How receiving the Yeager Scholarship impacted my life
By Dr. Ryan Cicenas
Receiving the Yeager Scholarship was incredible. Of course, having college paid for was a blessing for me (and my parents). However, the opportunity to be part of something bigger was the reason I chose Marshall. Most schools give out scholarships based upon academic achievements. You go to school and earn good grades and they leave you alone. With the Yeager Scholarship, I was joining a program (and a tough one at that). My initial Yeager class started with ten students but only seven graduated together. Each semester for the first two years we had our “Yeager Seminar”. It was a five hour class that replaced the college basic requirements but was much more intense. Each class consisted of three or four professors. Considering the ratio of one professor to 3 students, we were intimidated. The classes helped us to think critically. Extensive writing and speaking assignments never seemed to end. The goal was to produce well rounded students able to tackle any career. Between our sophomore and junior years my class studied together at Oxford University in England. Before that trip, I thought little of the plays of William Shakespeare. Now I can say that I not only appreciate them but enjoy them immensely. The Yeager Scholarship also provided a semester abroad. The following summer I studied at Universitas Nebresenses in Madrid, Spain. I was able to study the language and culture while living with a family in the city. My art class was conducted while walking through the world famous Prado Museum.

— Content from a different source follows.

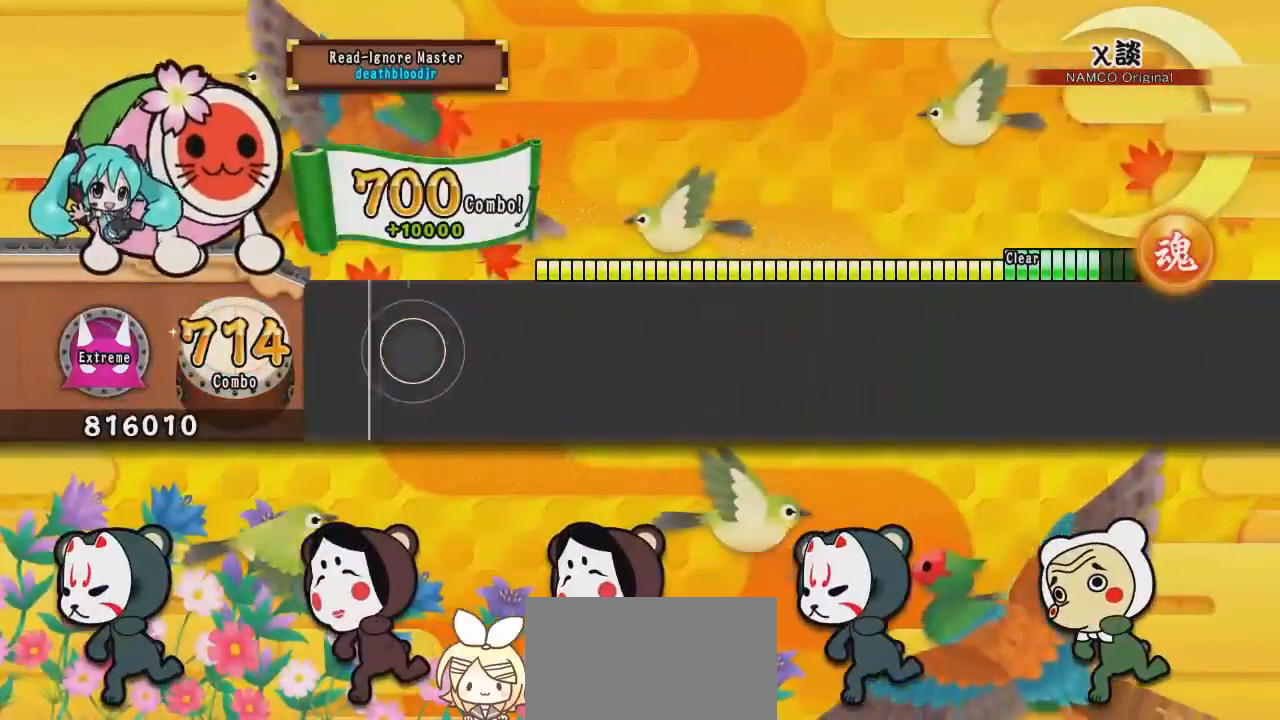
{"buttons": [], "events": []}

The program looked for and encouraged extracurricular activities. As a walk-on, I played football for the Thundering Herd for two years. I was also involved with my fraternity (Alpha Tau Omega) and my church (The Newman Center). The culmination of the scholarship was completing and presenting our senior projects before we were allowed to graduate as Yeager Scholars. My project was titled: The Evolution of Continuity from Aristotle through Calculus. Last came he medallion ceremony where we were given medallions made of the same material as the Bell X1 plane that Chuck Yeager flew to break the sound barrier in 1947.
Graduating as a Yeager Scholar gave me the confidence to tackle any problem and helped me find my career. After finishing my Med-Peds residency at Marshall, I started working as a physician in Bluefield Virginia in a job recommended to me by Joseph Hunnicutt, one of the original forces behind the creation of the Yeager Program. I then met my wife, Susan Stinnett (now Cicenas) at a Yeager Symposium dinner in 2006. She was in the Yeager class of 2000. When leaving my previous job, I interviewed at Valley Health with the administration. Matthew Weimer was present that day and also just happened to be a Yeager scholar at Marshall. So in essence, I can thank the Yeager Program for helping me with my jobs and my family.
I met General Yeager for the first time at the Yeager Symposium dinner in October of 1991 and a few times thereafter. He had a larger than life personality. People naturally flocked to him. He was personable and so down to earth. And stories – he had so many of them and would always share. He was always so proud of the program and the students and never hesitated to express that feeling.